Exploratory Statistics: Mean, Median, Quantiles, Variance/SD
Last updated
Last updated
Exploratory statistics serves as the initial stage of data analysis, focusing on summarizing and understanding the essential characteristics of a dataset. It involves employing various descriptive statistics to gain insights into the distribution, central tendency, and variability of the data. Key measures include the mean, median, quantiles, variance, and standard deviation, each providing unique perspectives on the dataset.
It's important to note that these measures differ from the parameters of a random variable's theoretical distribution, such as the population mean or variance. Instead, they are derived from observed data and offer a practical summary of the sample at hand.

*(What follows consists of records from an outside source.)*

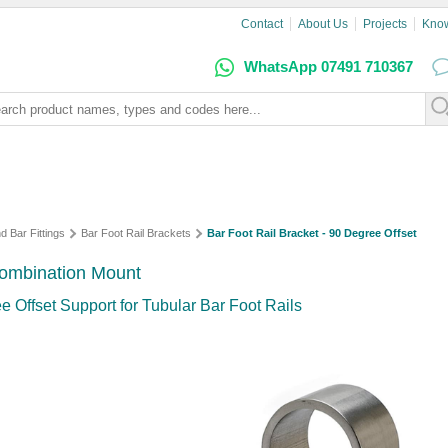
Contact
About Us
Projects
Kno
WhatsApp 07491 710367
d Bar Fittings
Bar Foot Rail Brackets
Bar Foot Rail Bracket - 90 Degree Offset
 Combination Mount
e Offset Support for Tubular Bar Foot Rails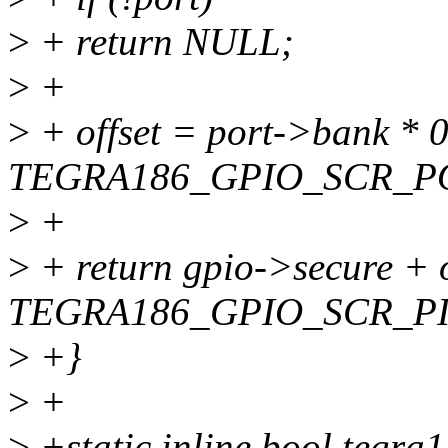
>
+ return NULL;
>
+
>
+ offset = port->bank * 
TEGRA186_GPIO_SCR_PO
>
+
>
+ return gpio->secure + o
TEGRA186_GPIO_SCR_PI
>
+}
>
+
>
+static inline bool tegra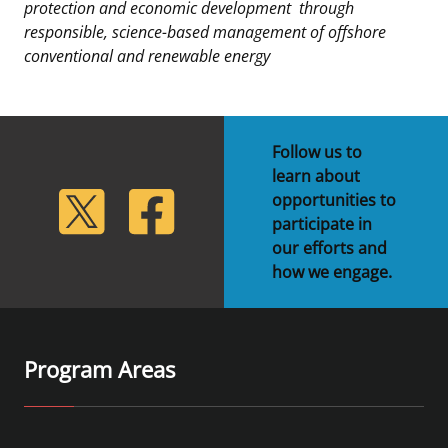
protection and economic development
through
responsible, science-based management of offshore
conventional and renewable energy
Follow us to
learn about
lickr
Twitter
Facebook
opportunities to
participate in
our efforts and
how we engage.
Program Areas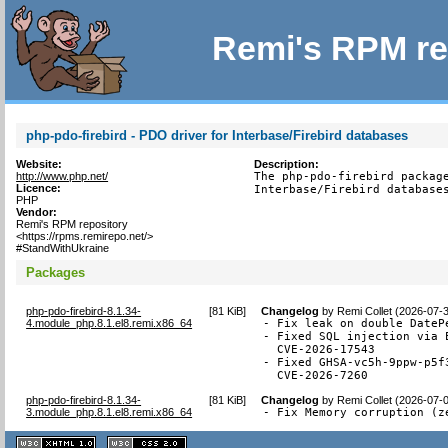
Remi's RPM re
php-pdo-firebird - PDO driver for Interbase/Firebird databases
Website:
Description:
http://www.php.net/
The php-pdo-firebird package
Licence:
Interbase/Firebird database
PHP
Vendor:
Remi's RPM repository
<https://rpms.remirepo.net/>
#StandWithUkraine
Packages
php-pdo-firebird-8.1.34-
[
81 KiB
]
Changelog
by
Remi Collet (2026-07-
4.module_php.8.1.el8.remi.x86_64
- Fix leak on double DateP
- Fixed SQL injection via 
  CVE-2026-17543

- Fixed GHSA-vc5h-9ppw-p5f
  CVE-2026-7260
php-pdo-firebird-8.1.34-
[
81 KiB
]
Changelog
by
Remi Collet (2026-07-
3.module_php.8.1.el8.remi.x86_64
- Fix Memory corruption (z
XHTML
CSS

The mean, or average, is perhaps the most commonly used measure of central tendency in exploratory statistics. It represents the sum of all data values divided by the total number of observations. The mean provides a single numerical summary of the data's central location, indicating the typical value around which the observations tend to cluster. While sensitive to extreme values (outliers), the mean offers a straightforward interpretation and is often utilized in various analytical contexts.
Unlike the mean, which is influenced by extreme values, the median represents the middle value of a dataset when arranged in ascending or descending order. It is robust to outliers and provides a measure of central tendency that is less affected by extreme observations. The median is particularly useful when the dataset contains skewed distributions or when there are concerns about the influence of outliers on the mean. It offers a more robust representation of the typical value, especially in scenarios where the data is not symmetrically distributed.
For a discrete random variable, the mode is the value with the highest probability mass function (PMF). For a continuous random variable, it refers to the peak of the probability density function (PDF). The mode can be directly derived from the distribution's parameters (mean, variance, etc.) without needing a sample. In a sample (a set of observed data points), the mode is the most frequently occurring value. It's derived from the data and represents the value that appears most frequently.
Quantiles divide a dataset into equal-sized portions, providing insight into the distribution of data across various percentiles. Common examples include quartiles (dividing the data into four parts) and percentiles (dividing the data into hundred parts). Quantiles help identify the spread and variability of the data, facilitating comparisons and understanding of data distributions. They are particularly useful for assessing the relative position of individual observations within a dataset and for identifying potential outliers or extreme values.
Variance and standard deviation quantify the spread or dispersion of data points around the mean. Variance measures the average squared deviation of each data point from the mean, providing a measure of the overall variability within the dataset. Standard deviation, the square root of the variance, offers a more interpretable measure by providing the spread of data in the same units as the original data. Together, variance and standard deviation offer insights into the degree of variability within the dataset, aiding in understanding the distribution's shape and characteristics. They are fundamental measures in exploratory statistics, providing valuable information about the data's variability and distribution.